──────── Data provided

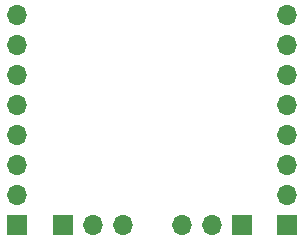
<source format=gbr>
%TF.GenerationSoftware,KiCad,Pcbnew,7.0.9*%
%TF.CreationDate,2024-03-14T14:21:26-06:00*%
%TF.ProjectId,cnft-tpl-esp32cam,636e6674-2d74-4706-9c2d-657370333263,rev?*%
%TF.SameCoordinates,Original*%
%TF.FileFunction,Soldermask,Bot*%
%TF.FilePolarity,Negative*%
%FSLAX46Y46*%
G04 Gerber Fmt 4.6, Leading zero omitted, Abs format (unit mm)*
G04 Created by KiCad (PCBNEW 7.0.9) date 2024-03-14 14:21:26*
%MOMM*%
%LPD*%
G01*
G04 APERTURE LIST*
%ADD10R,1.700000X1.700000*%
%ADD11O,1.700000X1.700000*%
G04 APERTURE END LIST*
D10*
%TO.C,J2*%
X4114800Y8880000D03*
D11*
X4114800Y11420000D03*
X4114800Y13960000D03*
X4114800Y16500000D03*
X4114800Y19040000D03*
X4114800Y21580000D03*
X4114800Y24120000D03*
X4114800Y26660000D03*
%TD*%
D10*
%TO.C,J5*%
X7950000Y8890000D03*
D11*
X10490000Y8890000D03*
X13030000Y8890000D03*
%TD*%
D10*
%TO.C,J1*%
X26980000Y8880000D03*
D11*
X26980000Y11420000D03*
X26980000Y13960000D03*
X26980000Y16500000D03*
X26980000Y19040000D03*
X26980000Y21580000D03*
X26980000Y24120000D03*
X26980000Y26660000D03*
%TD*%
D10*
%TO.C,J4*%
X23114000Y8890000D03*
D11*
X20574000Y8890000D03*
X18034000Y8890000D03*
%TD*%
M02*

</source>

────────────────

**Your goal:**
In the listing, find each line with the string "format" and copy it.

**Reply:**
<source format=gbr>
G04 Gerber Fmt 4.6, Leading zero omitted, Abs format (unit mm)*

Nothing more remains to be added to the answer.